Today we are introducing vSound — our first generative music model. Describe a mood, a genre, an arrangement, or hum eight bars; vSound writes a complete track that holds together from the first hook to the final bar. It is available now inside vMira and through the API for studios.
vSound was built with input from producers and musicians. The brief was direct: an end-to-end music model that respects musicality — rhythm, arrangement, dynamics — and that ships with the kind of provenance an industry with established rights conventions can build on.
The model writes the melody, the bass, the drums, and the texture together rather than stitching pre-rendered stems. The result is tracks that breathe in the same key — and the freedom to re-prompt a single bar without re-rolling the whole song.
What it does
Type a mood. A single sentence — a summer evening in Sochi, optimistic but tired — produces a usable opener in under thirty seconds. Lock the parameters. Force a key, tempo, time signature, or instrument family; vSound respects every constraint you set. Condition on melody. Hum or upload eight bars and the model arranges the rest of the song around your hook. Stems on demand. Drums, bass, harmony, and lead can be exported separately at render time so you mix in the DAW you already work in. Lyric-aware vocals. Drop a verse in Russian or English and the line sits in tune and on the meter. Re-roll a bar. Highlight measure seventeen, ask for a variation, and the rest of the song stays in place.
Built with musicians
vSound was developed alongside producers and session musicians who shaped its training corpus, its evaluation criteria, and its refusal calibration. Russian folk, jazz, classical, hip-hop, club, and orchestral cinema entered the data with equal weight — so the model's defaults are not skewed toward a single market. Where artist consent matters — voice timbre, stylistic mimicry — we built the consent flow first and the capability second.

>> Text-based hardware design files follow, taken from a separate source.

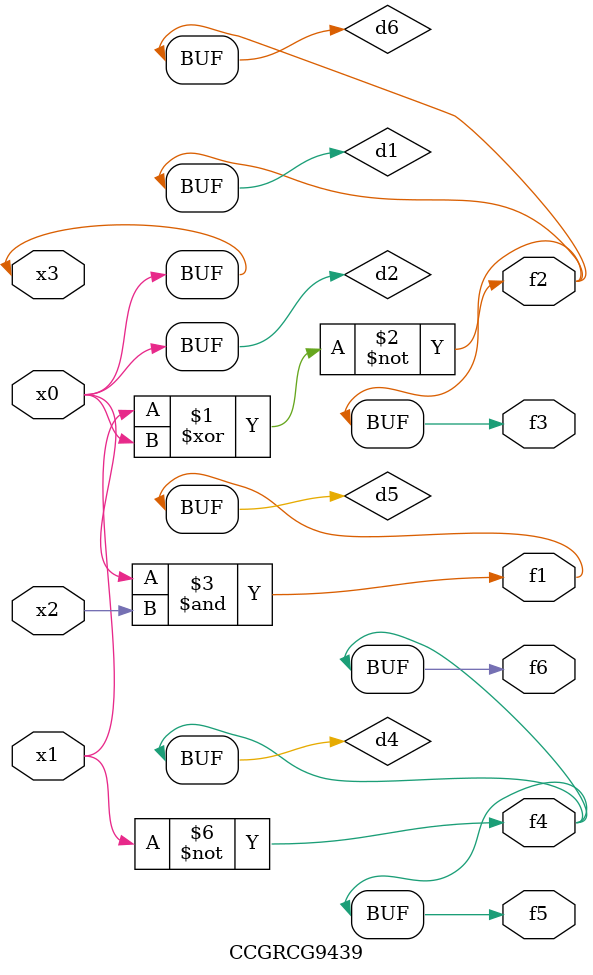
<source format=v>
module CCGRCG9439(
	input x0, x1, x2, x3,
	output f1, f2, f3, f4, f5, f6
);

	wire d1, d2, d3, d4, d5, d6;

	xnor (d1, x1, x3);
	buf (d2, x0, x3);
	nand (d3, x0, x2);
	not (d4, x1);
	nand (d5, d3);
	or (d6, d1);
	assign f1 = d5;
	assign f2 = d6;
	assign f3 = d6;
	assign f4 = d4;
	assign f5 = d4;
	assign f6 = d4;
endmodule

</source>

“A music model is only as good as the relationships behind it. We did not want a system that produced facsimiles. We wanted one that producers were willing to put their name next to.”
Provenance and safety
Every track vSound generates is fingerprinted with a SynthID-class watermark designed to survive MP3 compression, time-stretching, and capture from a speaker. C2PA provenance metadata travels with the file — model version, render timestamp, prompt hash. Lyric-aware vocals will not imitate the voice of any real artist without that artist's on-file consent. We publish the dataset families used in training and the licence tier of each, and pay royalties through the standard collective-rights mechanisms in every market we operate in.
Available today
vSound is live for everyone inside vMira on Plus, Pro, and Teams. The API is open to verified studios and labels through our developer portal — write to business@vcorp.co for a pilot. Hosted requests run inside the Russian Federation by default; cross-border processing is opt-in and documented per Federal Law 152-FZ. Pricing for the API tier and details on the on-premise build will be published in a separate note next month.
What is in the launch tier
Tracks up to three minutes, twelve genre families, vocals in Russian and English, separated stems on demand, image-to-music conditioning, and DAW export to the standard project formats. Longer-form composition (full arrangements, multi-section pieces beyond three minutes) and additional minority languages of the Federation are scheduled for the next release.
What it does not do
vSound is not a real-time instrument and is not a substitute for live performance. It does not imitate named artists. It does not generate audio that closely tracks a copyrighted recording supplied as conditioning input — the model will refuse and explain the constraint. As with our other models, we publish the limits we know about so customers know what to plan around.